Петербургское действо. Том 2
Эта привычка вовсе не была изобретением графини Воронцовой. То же самое делала еще недавно покойная императрица; то же самое стали делать и многие столичные пожилые дамы, подражая государыне. Просидеть несколько часов, не умывшись и не одевшись, около огня, в одном ночном белье, прикрытом старым и, конечно, загрязненным мехом, было своего рода наслаждением этого склада жизни.
– А-а… – протянула Воронцова, увидя вошедшую. – А я думала, это Гудович…
– Здравствуй, сестра! – произнесла княгиня, стараясь придать лицу более веселое и ласковое выражение.

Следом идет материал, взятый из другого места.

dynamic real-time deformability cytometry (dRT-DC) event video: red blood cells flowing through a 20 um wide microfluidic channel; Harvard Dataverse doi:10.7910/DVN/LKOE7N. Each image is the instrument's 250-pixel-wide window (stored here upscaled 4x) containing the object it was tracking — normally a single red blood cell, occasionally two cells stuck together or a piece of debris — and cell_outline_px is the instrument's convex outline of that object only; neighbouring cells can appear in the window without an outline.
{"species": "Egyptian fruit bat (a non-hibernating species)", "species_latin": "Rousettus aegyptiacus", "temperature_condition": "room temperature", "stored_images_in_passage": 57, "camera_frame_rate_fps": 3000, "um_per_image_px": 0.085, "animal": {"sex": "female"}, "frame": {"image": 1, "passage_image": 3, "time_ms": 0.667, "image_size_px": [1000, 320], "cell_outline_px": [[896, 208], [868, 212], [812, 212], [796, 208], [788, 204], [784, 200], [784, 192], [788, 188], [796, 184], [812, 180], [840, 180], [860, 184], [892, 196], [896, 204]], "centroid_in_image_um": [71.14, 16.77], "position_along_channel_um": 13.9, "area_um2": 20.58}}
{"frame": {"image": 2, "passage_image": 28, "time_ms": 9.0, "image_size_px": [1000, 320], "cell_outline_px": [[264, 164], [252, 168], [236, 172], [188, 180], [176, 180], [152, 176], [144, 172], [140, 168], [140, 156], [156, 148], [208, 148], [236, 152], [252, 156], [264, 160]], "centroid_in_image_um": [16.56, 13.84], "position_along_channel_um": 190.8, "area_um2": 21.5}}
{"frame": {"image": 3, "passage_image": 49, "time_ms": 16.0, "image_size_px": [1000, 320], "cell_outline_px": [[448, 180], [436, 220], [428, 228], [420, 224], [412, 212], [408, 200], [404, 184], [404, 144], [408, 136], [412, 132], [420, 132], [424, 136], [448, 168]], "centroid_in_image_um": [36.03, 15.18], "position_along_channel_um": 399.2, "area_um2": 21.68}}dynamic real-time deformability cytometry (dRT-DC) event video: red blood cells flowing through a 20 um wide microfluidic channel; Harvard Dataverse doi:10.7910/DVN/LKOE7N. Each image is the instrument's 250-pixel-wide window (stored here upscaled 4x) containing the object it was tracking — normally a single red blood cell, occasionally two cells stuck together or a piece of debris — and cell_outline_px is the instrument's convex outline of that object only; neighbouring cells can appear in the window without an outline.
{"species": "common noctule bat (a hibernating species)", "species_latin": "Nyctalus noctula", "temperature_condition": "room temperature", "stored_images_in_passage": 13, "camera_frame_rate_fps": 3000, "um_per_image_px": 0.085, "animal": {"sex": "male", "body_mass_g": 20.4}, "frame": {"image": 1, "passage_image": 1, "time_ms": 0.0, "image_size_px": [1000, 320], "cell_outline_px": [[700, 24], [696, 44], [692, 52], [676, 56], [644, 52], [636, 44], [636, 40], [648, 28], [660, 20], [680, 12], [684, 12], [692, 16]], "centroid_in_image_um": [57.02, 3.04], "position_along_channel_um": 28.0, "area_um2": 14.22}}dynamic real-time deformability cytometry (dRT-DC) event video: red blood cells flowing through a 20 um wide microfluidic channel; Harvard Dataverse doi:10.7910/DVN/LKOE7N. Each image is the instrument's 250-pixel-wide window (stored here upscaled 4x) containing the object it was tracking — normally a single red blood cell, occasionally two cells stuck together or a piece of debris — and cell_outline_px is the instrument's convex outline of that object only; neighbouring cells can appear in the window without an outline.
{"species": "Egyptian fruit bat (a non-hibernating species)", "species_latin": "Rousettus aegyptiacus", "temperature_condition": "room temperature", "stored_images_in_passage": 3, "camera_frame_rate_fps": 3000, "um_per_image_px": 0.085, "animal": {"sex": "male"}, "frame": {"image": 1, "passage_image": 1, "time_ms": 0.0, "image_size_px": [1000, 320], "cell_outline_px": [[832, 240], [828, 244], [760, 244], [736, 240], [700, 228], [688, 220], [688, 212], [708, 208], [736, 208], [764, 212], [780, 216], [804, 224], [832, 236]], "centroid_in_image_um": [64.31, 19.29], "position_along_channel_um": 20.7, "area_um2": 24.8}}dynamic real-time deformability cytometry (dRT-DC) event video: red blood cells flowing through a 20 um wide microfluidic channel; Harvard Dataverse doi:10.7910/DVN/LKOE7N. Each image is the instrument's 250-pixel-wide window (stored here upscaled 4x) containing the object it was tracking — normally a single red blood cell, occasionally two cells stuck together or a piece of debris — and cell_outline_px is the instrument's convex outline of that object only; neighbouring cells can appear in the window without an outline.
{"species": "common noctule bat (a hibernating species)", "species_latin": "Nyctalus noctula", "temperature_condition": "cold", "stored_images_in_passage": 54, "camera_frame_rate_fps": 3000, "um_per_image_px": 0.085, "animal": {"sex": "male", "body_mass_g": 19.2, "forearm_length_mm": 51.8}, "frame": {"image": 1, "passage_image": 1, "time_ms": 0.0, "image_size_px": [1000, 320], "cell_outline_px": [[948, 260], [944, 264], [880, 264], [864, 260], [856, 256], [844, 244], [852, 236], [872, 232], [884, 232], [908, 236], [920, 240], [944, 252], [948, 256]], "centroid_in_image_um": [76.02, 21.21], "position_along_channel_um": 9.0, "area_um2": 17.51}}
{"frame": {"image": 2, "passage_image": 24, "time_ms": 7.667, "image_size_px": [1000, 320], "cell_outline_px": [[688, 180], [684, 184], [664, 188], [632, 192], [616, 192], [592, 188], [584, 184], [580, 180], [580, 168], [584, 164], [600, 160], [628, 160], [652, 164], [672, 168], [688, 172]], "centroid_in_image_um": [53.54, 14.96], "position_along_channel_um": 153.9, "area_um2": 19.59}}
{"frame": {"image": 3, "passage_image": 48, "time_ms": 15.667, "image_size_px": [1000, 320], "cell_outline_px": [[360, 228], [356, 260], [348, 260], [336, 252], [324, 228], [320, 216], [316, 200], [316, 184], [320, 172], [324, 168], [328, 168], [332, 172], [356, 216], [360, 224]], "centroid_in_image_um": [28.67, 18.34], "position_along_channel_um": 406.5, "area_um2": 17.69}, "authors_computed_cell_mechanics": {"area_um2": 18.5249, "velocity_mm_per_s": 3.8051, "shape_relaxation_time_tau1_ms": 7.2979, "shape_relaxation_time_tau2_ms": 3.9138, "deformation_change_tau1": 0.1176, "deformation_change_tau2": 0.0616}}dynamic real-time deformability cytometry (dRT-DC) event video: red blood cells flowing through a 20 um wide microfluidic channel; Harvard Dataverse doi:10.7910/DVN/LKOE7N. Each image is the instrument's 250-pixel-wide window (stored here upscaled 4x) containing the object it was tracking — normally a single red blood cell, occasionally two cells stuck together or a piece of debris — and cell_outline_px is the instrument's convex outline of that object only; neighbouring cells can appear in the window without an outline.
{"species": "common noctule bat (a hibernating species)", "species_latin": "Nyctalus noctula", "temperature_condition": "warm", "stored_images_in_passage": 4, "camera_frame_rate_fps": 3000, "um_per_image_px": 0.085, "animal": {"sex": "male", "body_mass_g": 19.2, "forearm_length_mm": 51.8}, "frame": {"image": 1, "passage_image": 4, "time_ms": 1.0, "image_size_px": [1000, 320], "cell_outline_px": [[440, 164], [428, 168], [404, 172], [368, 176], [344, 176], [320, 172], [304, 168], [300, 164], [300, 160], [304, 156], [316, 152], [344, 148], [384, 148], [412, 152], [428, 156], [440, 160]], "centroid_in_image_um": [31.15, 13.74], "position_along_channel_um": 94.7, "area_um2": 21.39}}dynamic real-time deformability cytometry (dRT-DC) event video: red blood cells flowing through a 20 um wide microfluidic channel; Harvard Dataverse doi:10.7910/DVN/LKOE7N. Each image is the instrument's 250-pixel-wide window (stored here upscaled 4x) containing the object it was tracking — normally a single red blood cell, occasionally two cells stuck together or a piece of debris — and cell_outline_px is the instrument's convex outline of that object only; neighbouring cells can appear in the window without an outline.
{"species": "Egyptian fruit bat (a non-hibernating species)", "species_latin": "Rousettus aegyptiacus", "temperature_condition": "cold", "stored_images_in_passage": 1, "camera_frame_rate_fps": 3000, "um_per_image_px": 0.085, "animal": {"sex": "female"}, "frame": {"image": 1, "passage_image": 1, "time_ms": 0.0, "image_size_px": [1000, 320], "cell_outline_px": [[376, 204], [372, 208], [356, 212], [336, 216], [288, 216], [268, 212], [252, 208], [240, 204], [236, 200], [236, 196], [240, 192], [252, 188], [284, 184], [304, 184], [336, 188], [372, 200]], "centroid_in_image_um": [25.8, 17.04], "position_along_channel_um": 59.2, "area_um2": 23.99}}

Воронцова, давно не видавшая сестру, была удивлена, но, как всегда, ничем не выразила этого. Она, собственно, бесстрастно относилась ко всему, и только ящики с пастилой, в особенности с финиками, заставляли ее оживляться.
– Здравствуй, садись, давно не видались. Что ты поделываешь? Все со своей Алексеевной шепчетесь?
Дашкова вспыхнула. Это прозвище, данное государем своей супруге, казалось, разумеется, оскорбительным Дашковой в устах этой глупой сестры. Прежде она не посмела бы так назвать государыню. Давно ли эта перемена и почему?! Княгиня хотела было заметить сестре все неприличие ее выходки, но раздумала и, взяв кресло, села и стала ее разглядывать.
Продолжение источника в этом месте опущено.